### Given text
----

By Kevin L. Connors, Esquire

Does a Plaintiff have the right to have Counsel present during an Independent Neuropsychological Evaluation, an issue recently addressed by the Pennsylvania Superior Court in Shearer v. Hafer, decided on March 9, 2016?

Read my lips, the answer is No!

Holding that the Trial Court acted within its discretion in entering a Protective Order prohibiting the presence of third-party observers during the standardized test portion of the Neuropsychological Evaluation, the Superior Court, in an Opinion authored by Justice Panella, considered the following facts:

  • The Plaintiffs were suing for injuries from a 7/15/10 motor vehicle accident;
  • The Plaintiff claimed that he had sustained a brain injury in the accident, resulting in cognitive deficits;
  • The Plaintiff was evaluated by a Neuropsychologist, in the course of which standardized testing was administered to the Plaintiff, with the testing being conducted without third-party presence;
  • The Plaintiffs were suing the Defendant for personal injuries, including the Plaintiff’s alleged brain injury;
  • The Plaintiff’s Neuropsychologist was listed as a Trial witness by the Plaintiff;
  • The Plaintiff was referred for an Independent Neuropsychological Evaluation by the defense;
  • Plaintiffs’ Counsel demanded to be present during all stages of the Plaintiff’s defense Neuropsychological Evaluation;
  • Plaintiffs’ Counsel requested to audiotape the defense Neuropsychological Evaluation;
  • The Defendant’s Independent Neuropsychologist objected to Plaintiffs’ Counsel being present during the standardized testing administered during the Plaintiff’s Neuropsychological Evaluation, as well as objecting to the testing being audiotaped by Counsel, with the objection predicated on the ethical principles applicable to psychologists under the Codes of Conduct adopted by the American Psychological Association (APA) and the National Academy of Neuropsychology (NAN);
  • Defendant’s Neuropsychologist would, however, agree to allow Plaintiffs’ Counsel to be present during the Neuropsychologist’s interview portion of the defense Neuropsychological Evaluation;
  • Plaintiffs’ Counsel refused to agree to the Defendant’s Neuropsychologist’s examination terms; and,
  • The Trial Court convened a Status Conference for resolution of this issue, requiring both Parties to submit Legal Briefs;
  • Defendant’s Legal Brief contained a supplemental outline by Defendant’s Neuropsychologist as to the privacy necessary to authenticate the data from standardized testing administered during a Neuropsychological Evaluation; and,
  • Upon review of the Legal Briefs submitted by the Parties, the Trial Court entered an Order granting the Defendant’s request for a Protective Order, barring Plaintiffs’ Counsel from being present during the standardized testing portion of the Plaintiff’s defense Neuropsychological Evaluation.

----

### Available data
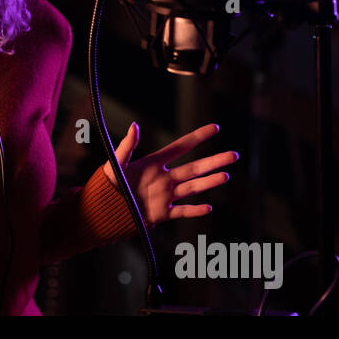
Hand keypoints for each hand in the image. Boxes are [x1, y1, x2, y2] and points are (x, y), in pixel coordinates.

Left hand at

----

### Required work
Revise the passage of the Shearer v. Hafer article starting at "Does a Plaintiff" and ending at "March 9, 2016?", with "Pennsylvania Superior Court" changed to "Superior Court of Pennsylvania".

### Written solution
Does a Plaintiff have the right to have Counsel present during an Independent Neuropsychological Evaluation, an issue recently addressed by the Superior Court of Pennsylvania in Shearer v. Hafer, decided on March 9, 2016?